So we have modelled the dependency between the Entries and Annotate components. But with interfaces, the services they expose, and data sources as proxies for components, we have enough to map this component diagram back to a SUM, with the interface-bundling SUMs embedded:

The embedded SUMs bundle and modularise away functionality. Notice that they do not necessarily define functionality as being external, and so they do not only describe "other systems". The shareable SUM exposes the annotations, and the searchable SUM exposes the entries: their functionality could easily reside on the same repository, and we can't think of both the Entries and the Annotations as "external" data—if we did, we'd have no internal data left. The embedded SUMs are simply building blocks for system functionality—again, independently of where the functionality is provided from.

What does anchor the embedded SUMs and the services alike are the data sources they interact with. An Annotations data sources can talk to a single Annotate service in the SUM, as readily as it can to a Syndicate service modularised into Shareable Collection. Because an embedded SUM can be anchored to one of "our" data sources, just like a standalone service can. That means that, if a SUM will be embedded within another SUM, it's important to know whether the embedded SUM's data sources are cordonned off, or are shared with the invoking context.

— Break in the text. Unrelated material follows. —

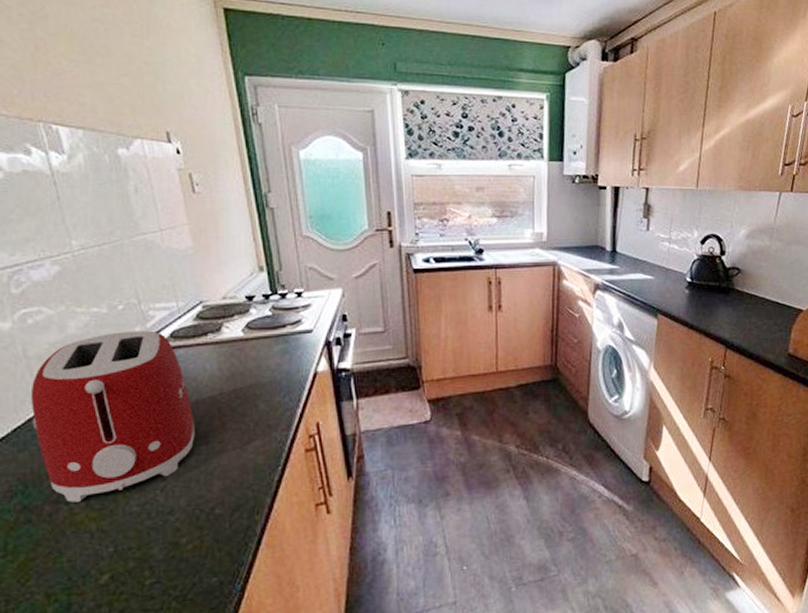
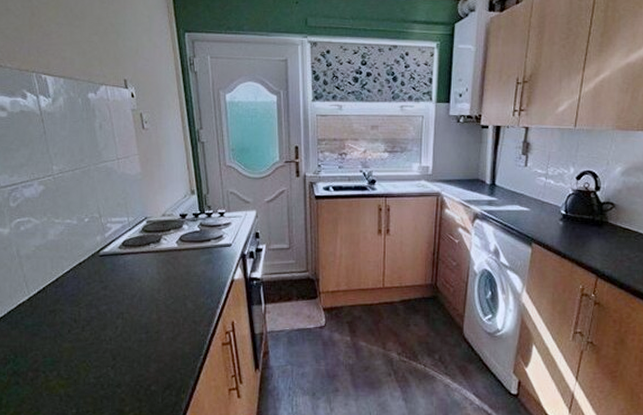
toaster: present [30,330,195,503] -> none [21,239,138,371]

An authentication SUM will have its own data sources for users and credentials, and no other service should know about them except through the appropriate authorisation and authentication services. But a Shareable Collections SUM needs to know what data source it's syndicating—in this case, the same data source we're putting our annotations into. So the SUM diagram needs to identify the embedded SUM data source with its own Annotations data source. If data sources in a SUM can be accessed through external services, then embedding that SUM means working out the mapping between the embedding and embedded data sources—as the dashed "Entries" box shows, two diagrams up.

SUM diagrams are very useful for sketching out a range of functionality, and modularisation helps keep things tractable, but eventually you will want to insert slot A into tab B; if you're using embedded SUMs, you will need to say where the tabs are.